È una contraddizione evidente, che svela la natura ideologica e tattica di questi referendum: si agita la retorica dei diritti per coprire un vuoto di coerenza politica. Chi ieri lodava la modernizzazione del mercato del lavoro oggi ne denuncia gli effetti come se fosse stata un’imposizione altrui. In realtà, è un tentativo malcelato di recuperare consenso tra le sigle sindacali e l’elettorato più radicale, sconfessando anni di scelte riformiste. Ma la credibilità, in politica come nel diritto, si costruisce con la coerenza, non con la rimozione della propria storia.
Cittadinanza: un principio da preservare, non un diritto automatico
Tra i quesiti, il quinto è quello che più di ogni altro tocca un fondamento delicato: la cittadinanza non è un orpello burocratico, ma un patto tra individuo e nazione. È l’esito di un percorso serio, fatto di integrazione reale, di conoscenza della lingua, delle leggi, dei valori condivisi.
Ridurre da 10 a 5 anni il tempo minimo di permanenza in Italia per accedere alla cittadinanza rischia di snaturarne il significato. Nessuno nega che esistano percorsi virtuosi di integrazione, ma la legge deve fissare uno standard, non un’eccezione.

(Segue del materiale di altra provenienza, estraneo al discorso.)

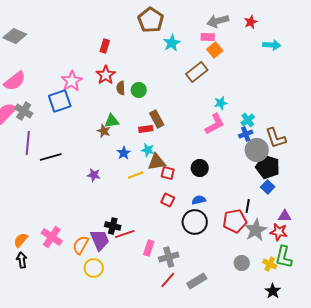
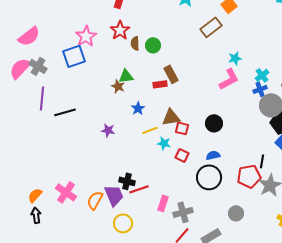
cyan star: (148, 150) -> (164, 143), moved
gray circle: (242, 263) -> (236, 213), moved
yellow circle: (94, 268) -> (123, 223), moved

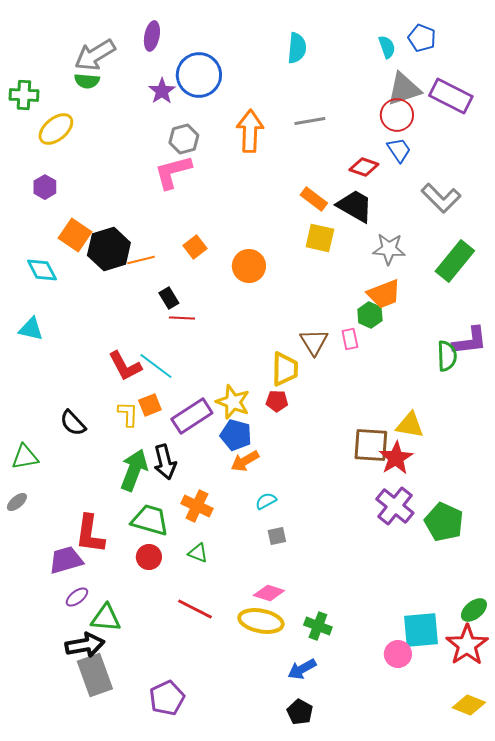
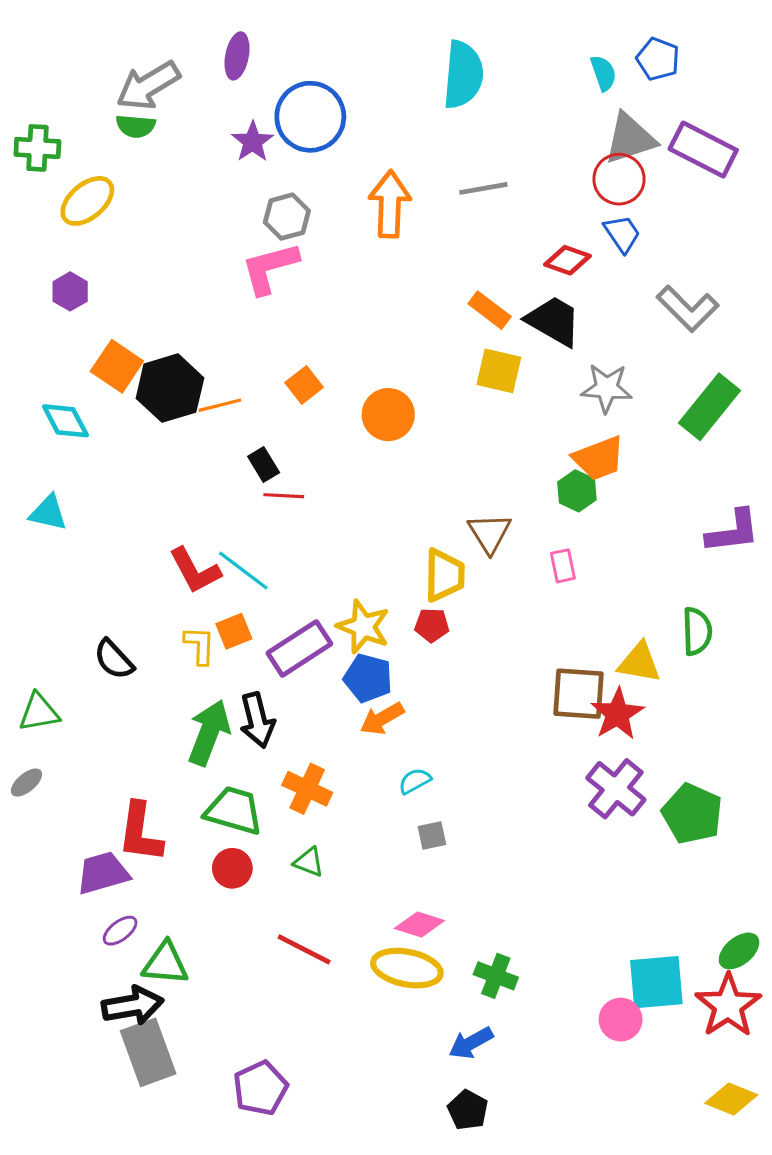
cyan semicircle: (297, 48) -> (463, 75), size x1.4
pink rectangle: (350, 339) -> (563, 566), moved
green semicircle: (447, 356) -> (697, 631), moved

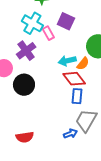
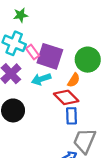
purple square: (66, 21) -> (50, 56), moved, size x1.4
cyan arrow: (67, 61) -> (41, 79), moved

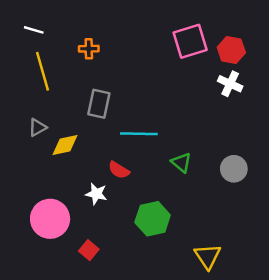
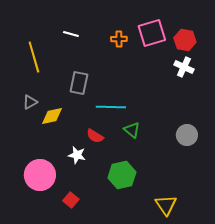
white line: (34, 30) -> (71, 34), moved
orange cross: (89, 49) -> (119, 39), moved
green triangle: (181, 163) -> (132, 130), moved

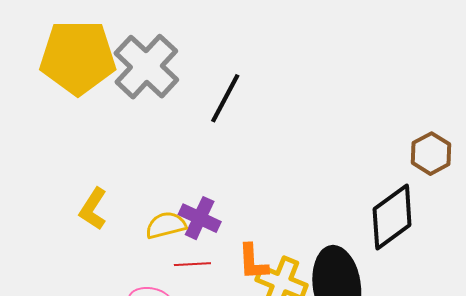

Dieci anni rappresentano una soglia di stabilità, durante la quale lo Stato può valutare se chi risiede sul suo territorio ha realmente abbracciato la comunità di cui vuole far parte. Cinque anni, al contrario, sono una finestra troppo breve: si rischia di confondere la permanenza con l’appartenenza.

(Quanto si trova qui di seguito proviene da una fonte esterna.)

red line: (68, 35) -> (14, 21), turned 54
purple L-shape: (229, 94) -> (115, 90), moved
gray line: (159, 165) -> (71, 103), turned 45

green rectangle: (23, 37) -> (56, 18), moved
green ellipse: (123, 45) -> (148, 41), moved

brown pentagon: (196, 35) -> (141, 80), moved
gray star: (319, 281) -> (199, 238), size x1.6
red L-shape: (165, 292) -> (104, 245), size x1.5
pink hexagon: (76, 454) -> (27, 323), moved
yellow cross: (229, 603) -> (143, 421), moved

Inoltre, una cittadinanza concessa con eccessiva leggerezza finisce per perdere valore: smette di essere un traguardo e diventa un automatismo. Ed è proprio nei tempi di forte pressione migratoria, con società sotto stress e territori sempre più frammentati, che occorre alzare la soglia della responsabilità, non abbassarla.
Perché l’astensionismo è oggi un atto politico consapevole
Di fronte a una consultazione così delicata, in cui si punta ad abrogare norme che tutelano l’equilibrio tra libertà d’impresa, responsabilità civile e difesa della sovranità, il silenzio dell’astensione può essere più eloquente di mille voti.
La legge prevede che il referendum abrogativo sia valido solo se partecipa il 50% + 1 degli aventi diritto. Non votare, in questo caso, non è disinteresse ma un chiaro rifiuto della proposta referendaria. È un modo legittimo e strategico per bloccare una deriva normativa che punta a una liberalizzazione dei diritti non accompagnata da doveri.
Chi oggi sceglie di non votare lo fa per difendere un ordine fondato sulla responsabilità e sul merito. Non è disimpegno, ma attenzione. Non è passività, ma difesa attiva di ciò che ha ancora un senso profondo: la cittadinanza come valore, il lavoro come equilibrio tra tutela e impresa, la legge come misura e non come bandiera ideologica.
In un’epoca in cui si tende a cancellare le identità in nome dell’indifferenza globale, a volte il modo più diretto per dire “no” è proprio non partecipare.